The Art Metadata Project seeks to revolutionize how information about fine art is organized by creating an open-source data standard that would be usable by artists, galleries, museums, collectors, curators, critics and art historians.
At this moment, there are countless institutions who have independent archives of artists and their works that exist in a multitude of data formats.
We want to create one standard that all those institutions could publish to, along with one non-profit unique-identifying-number-granting body, that would make it possible for all of those databases (or their public subset) to be interoperable.

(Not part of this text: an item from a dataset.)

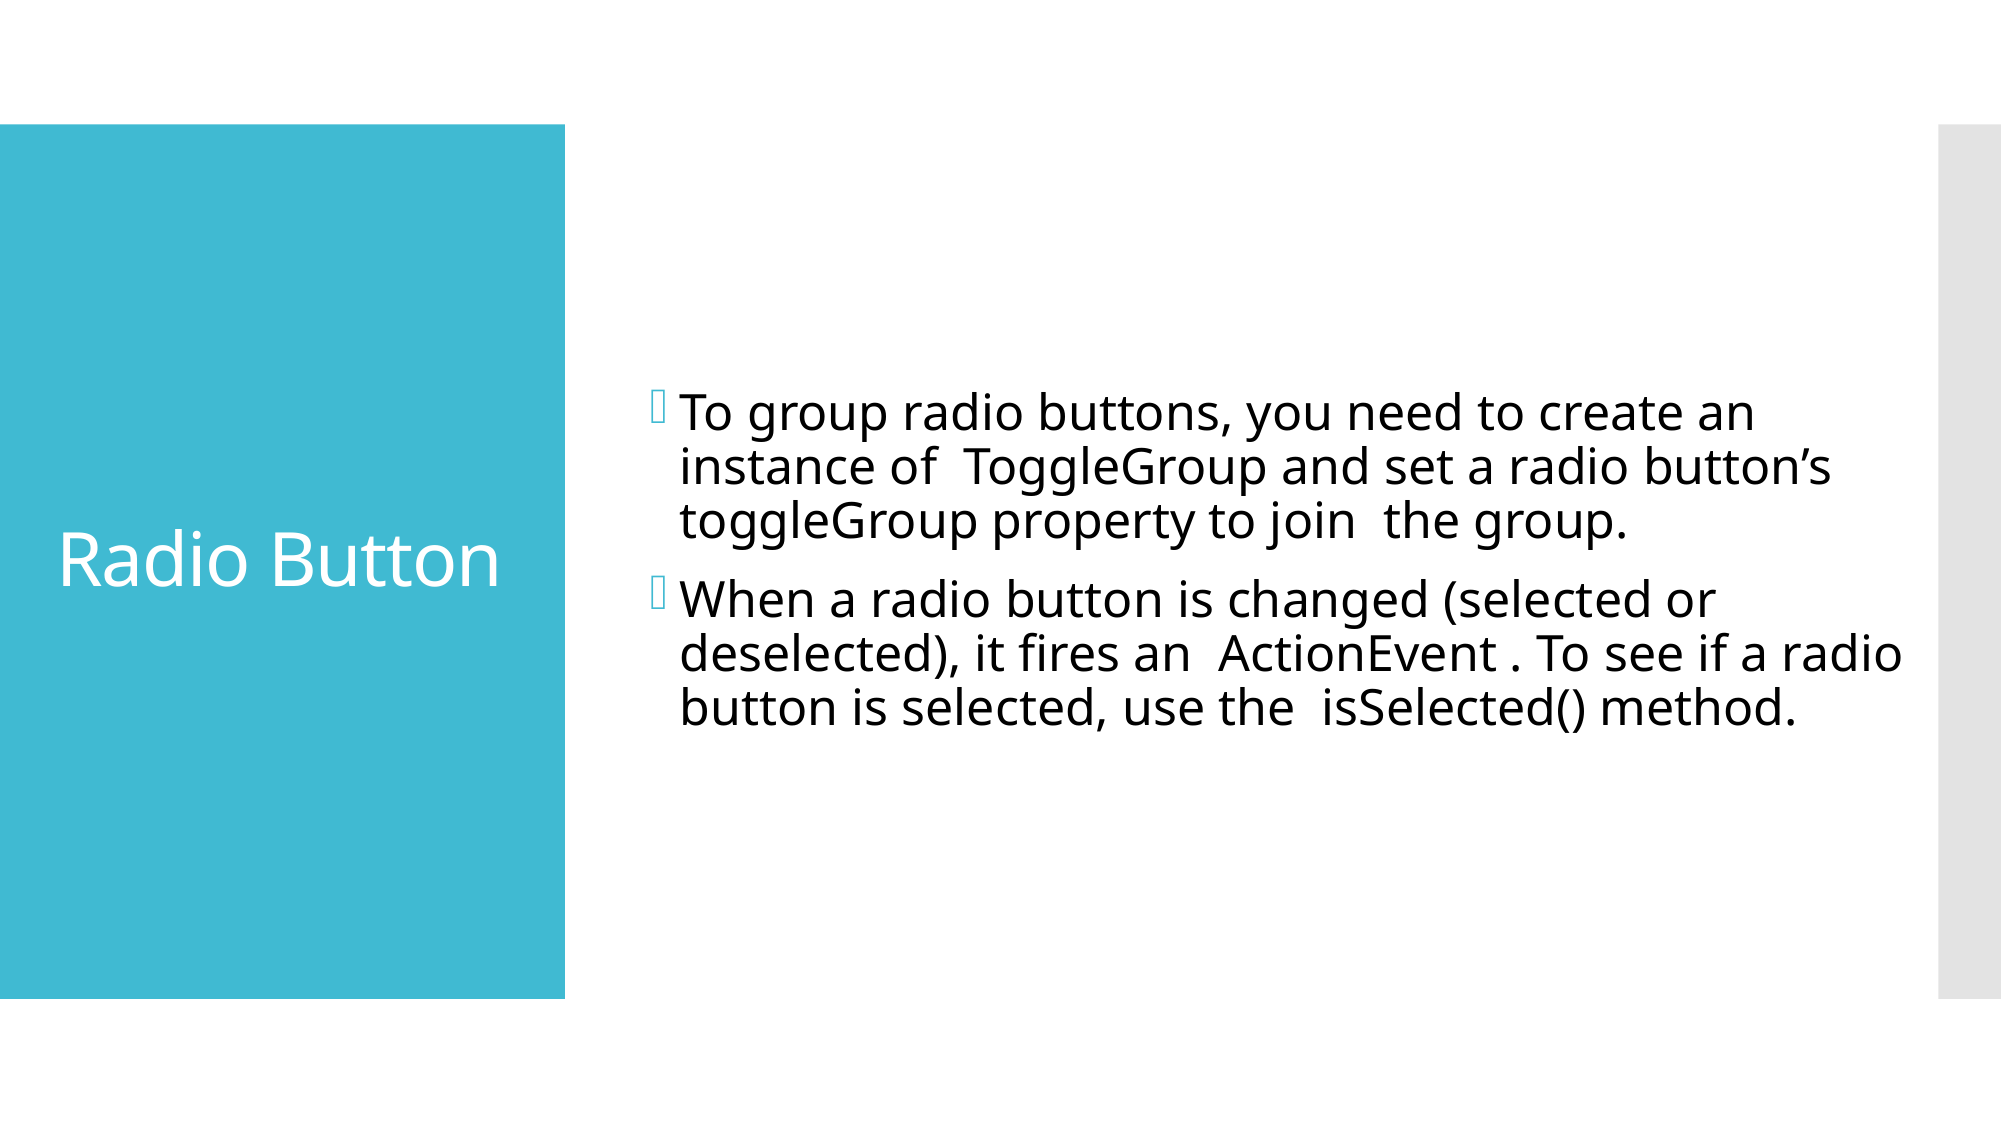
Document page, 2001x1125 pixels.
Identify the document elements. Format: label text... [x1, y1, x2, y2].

title Radio Button [41, 184, 525, 940]
list To group radio buttons, you need to create an instance of ToggleGroup and set a radio button’s toggleGroup property to join the group. When a radio button is changed (selected or deselected), it fires an ActionEvent . To see if a radio button is selected, use the isSelected() method. [634, 141, 1941, 982]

We would like to create an environment where various third-party developers could compete to create applications for aggregating, sorting, filtering and displaying the information about fine art that is made public through this standard by any organization or individual. Various companies could sell products and services based upon this standard but no company would own the standard itself.

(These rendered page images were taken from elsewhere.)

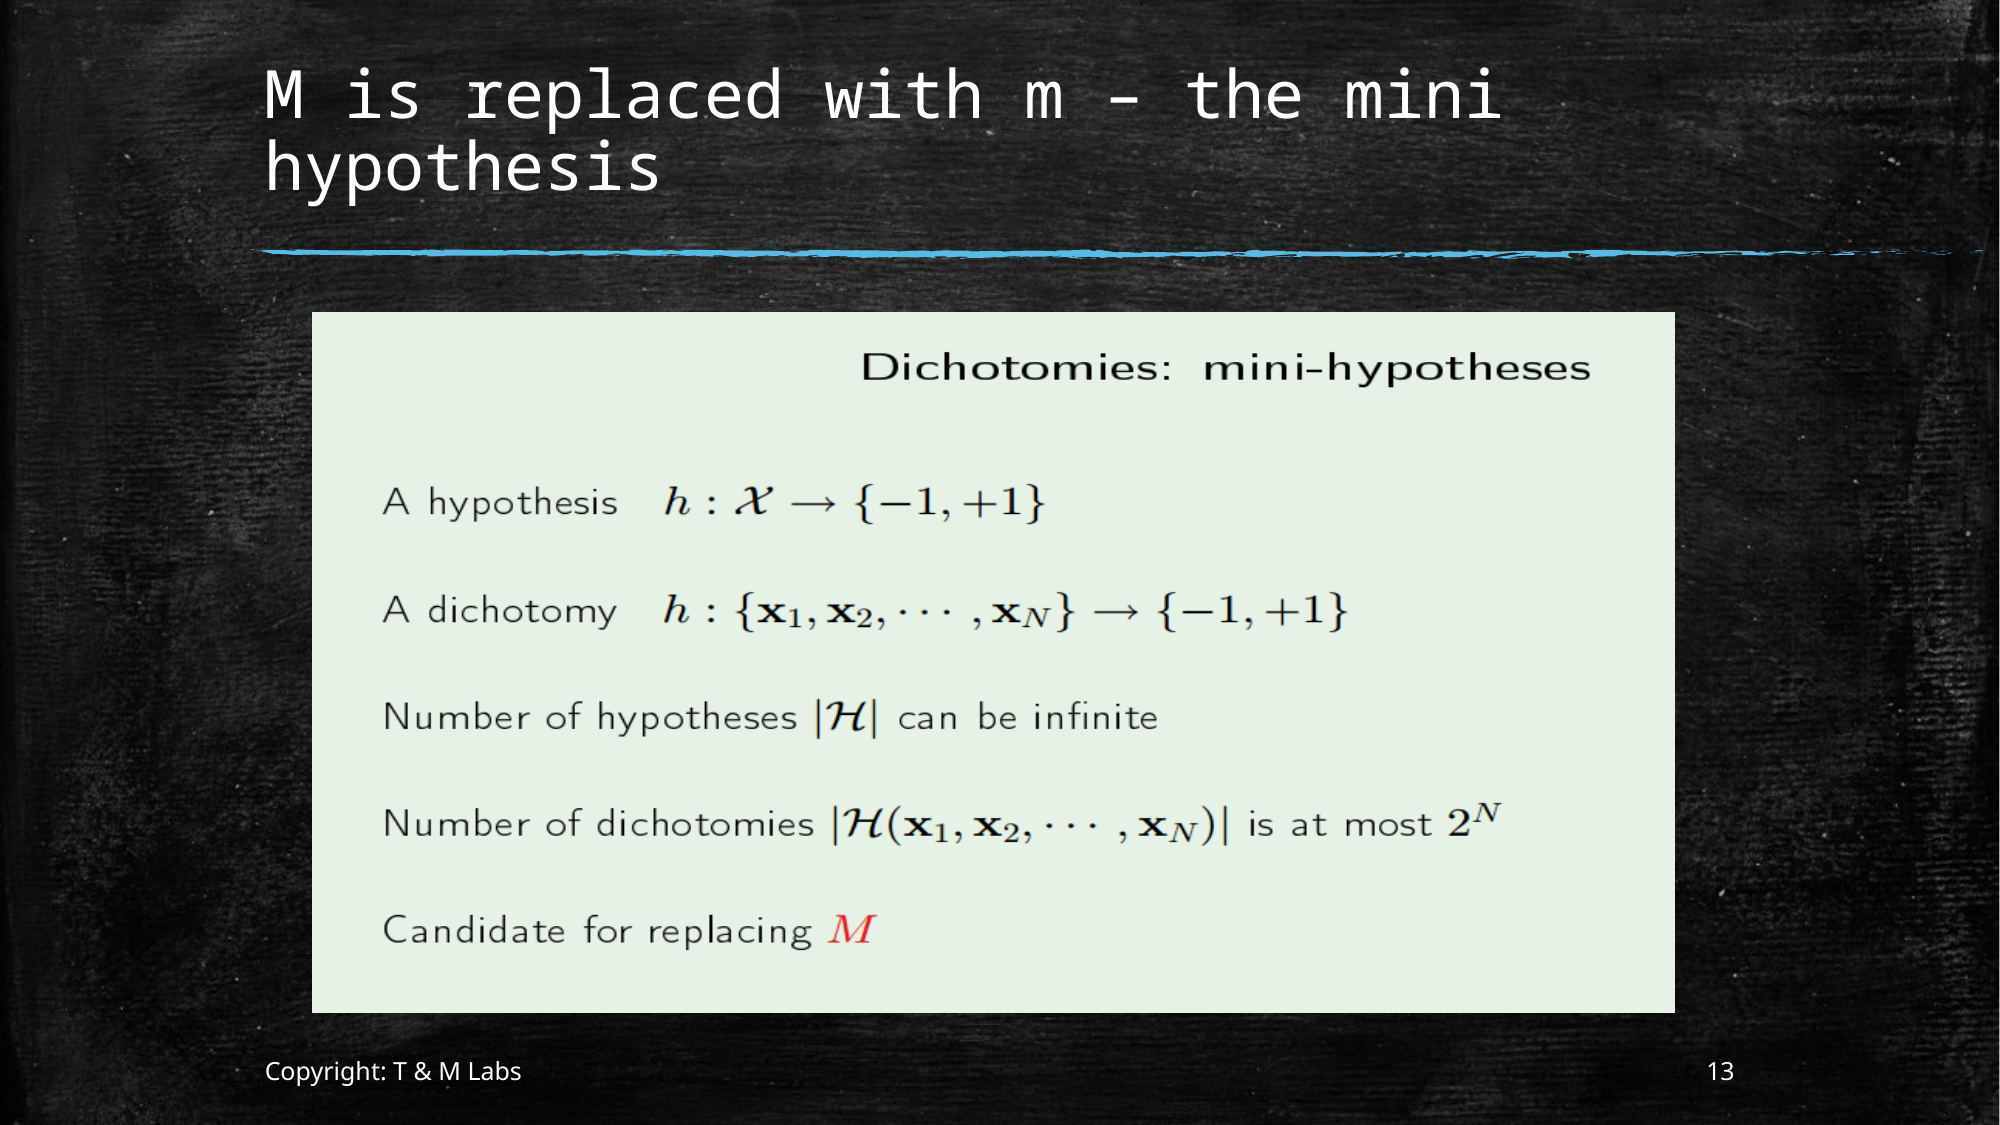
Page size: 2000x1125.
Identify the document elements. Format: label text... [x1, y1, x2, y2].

slide_number 13 [1562, 1050, 1750, 1096]
title M is replaced with m – the mini hypothesis [249, 45, 1750, 213]
footer Copyright: T & M Labs [249, 1050, 1288, 1096]
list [312, 312, 1675, 1013]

AMP essentially will have two distinct parts:
- An XML-based data standard similar to RSS that would provide places for all the standard information that is usually kept on artists and their works. For example, the artists themselves will have their name, nationality, birth and death dates, education, awards, and exhibitions they participated in displayed. The artist’s works would list its’ title, dimensions, medium, year, description, lists of exhibitions where it was exhibited, etc. The standard would be loose enough to allow for special-purpose fields to be inserted for certain kinds of work.

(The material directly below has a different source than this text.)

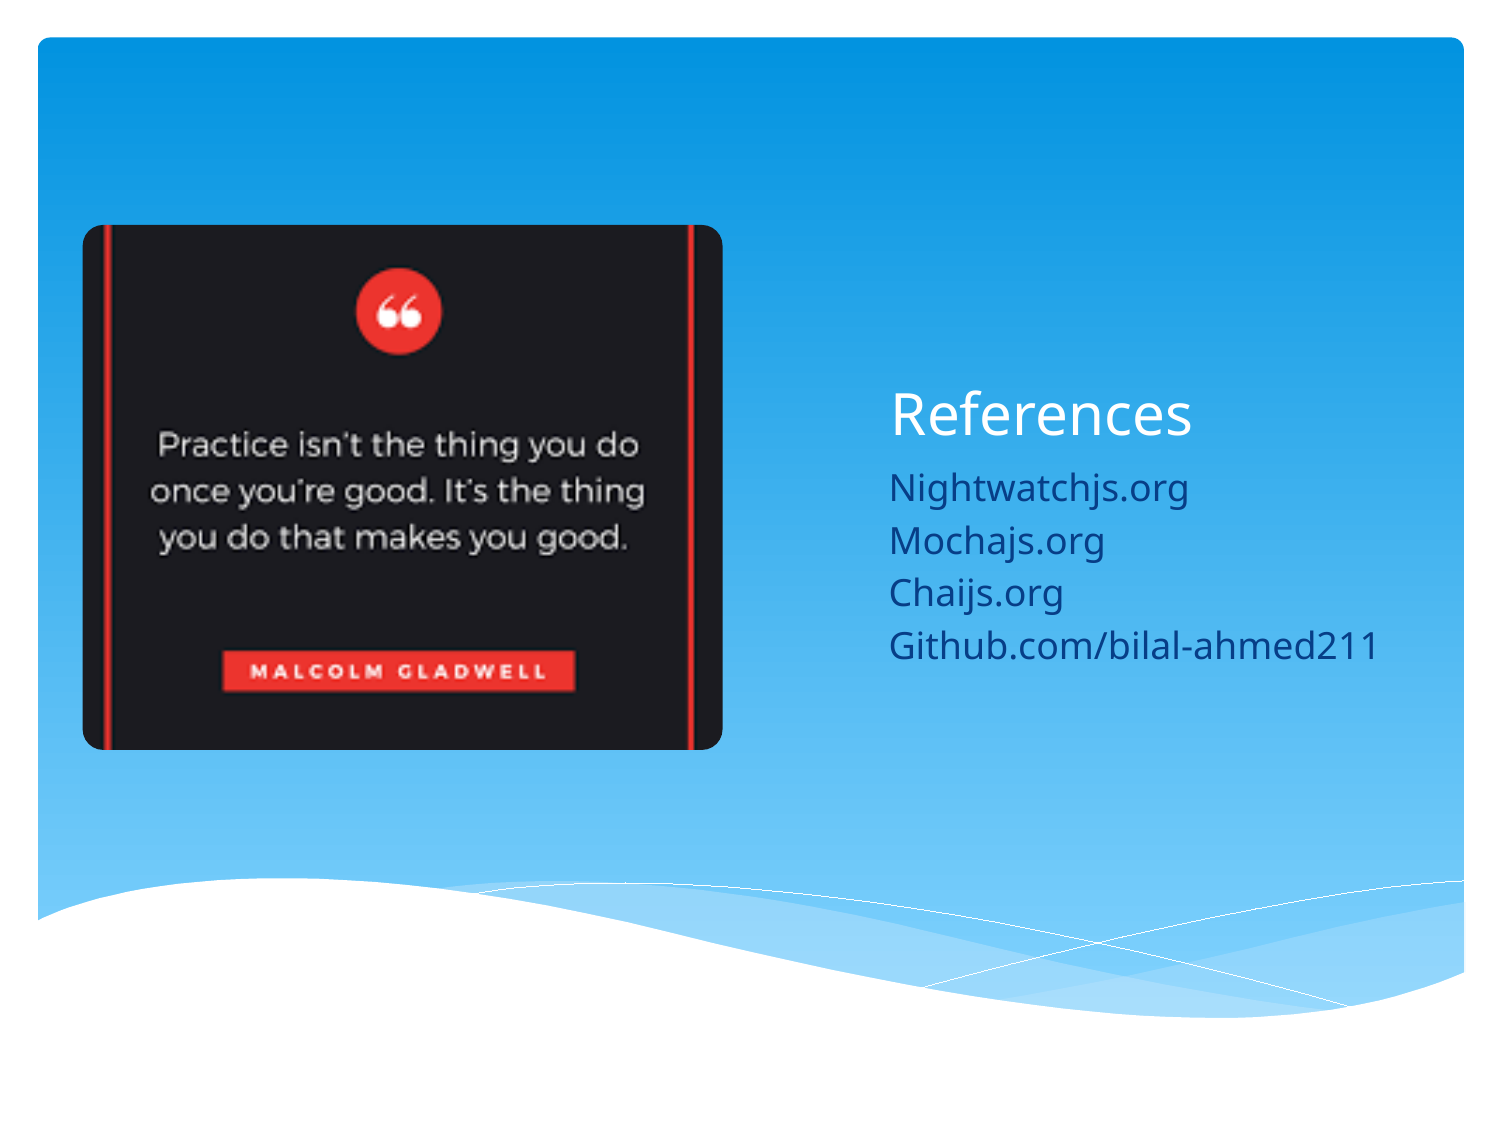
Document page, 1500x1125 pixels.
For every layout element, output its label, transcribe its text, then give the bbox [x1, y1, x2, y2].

- A non-profit, disinterested body, funded in a manner T.B.D. who’s mission is to grant and record unique identifying numbers to artists and some system of creating UIDs for artworks based on the artist number.
We think it will be important to distinguish between official and un-official information. Examples of official information would be the listing of an artist provided by the artist themselves or their official designates, like galleries or collectors – or in the case of deceased artists, the holders of collections of their work like universities, foundations or museums. Examples of un-official information might be information about that work created by other artists, critics or art historians. Its important that the system encourage conversation and dialogue about works of art rather than stifle it and we think that by letting the UID’s be available for aggregating commentary as well as official information, while also distinguishing which is which we’ll find the right balance. Third party applications can use this distinction to create filtering settings that will let the users decide what kind of information they want about a given work.
We also imagine that one group of fields in the standard could include the concept of “influence” where the artist themselves in the case of living artists, or the curator of the museum that owned the piece, or the collector that owns the piece in the case of deceased artists could list a finite number ( finite because making it infinite would be an invitation to abuse, maybe up to 5?) of artists or artworks that influenced the artist generally or influenced a specific piece. This would allow for influence trees and all sorts of other potential applications.
Bottom line, we envision an open-source standard that can be adopted by a multitude of developers. No matter how data is held in various databases, that data, or the public subset of that data, can be exported in the AMP standard to make it available to everyone. A system like this will make it easier for art lovers to find and discuss the art they are interested in, and help artists and arts institutions cut down on data-entry time. If implemented fully a given artwork might have its information entered once when it was created and that information would never have to be entered again as it was exported from artist’s database to the databases of galley or curator, museum or collector. A researcher wanting to write about a given work could do a search on a given UID and easily find everything about that work existing in every participating database.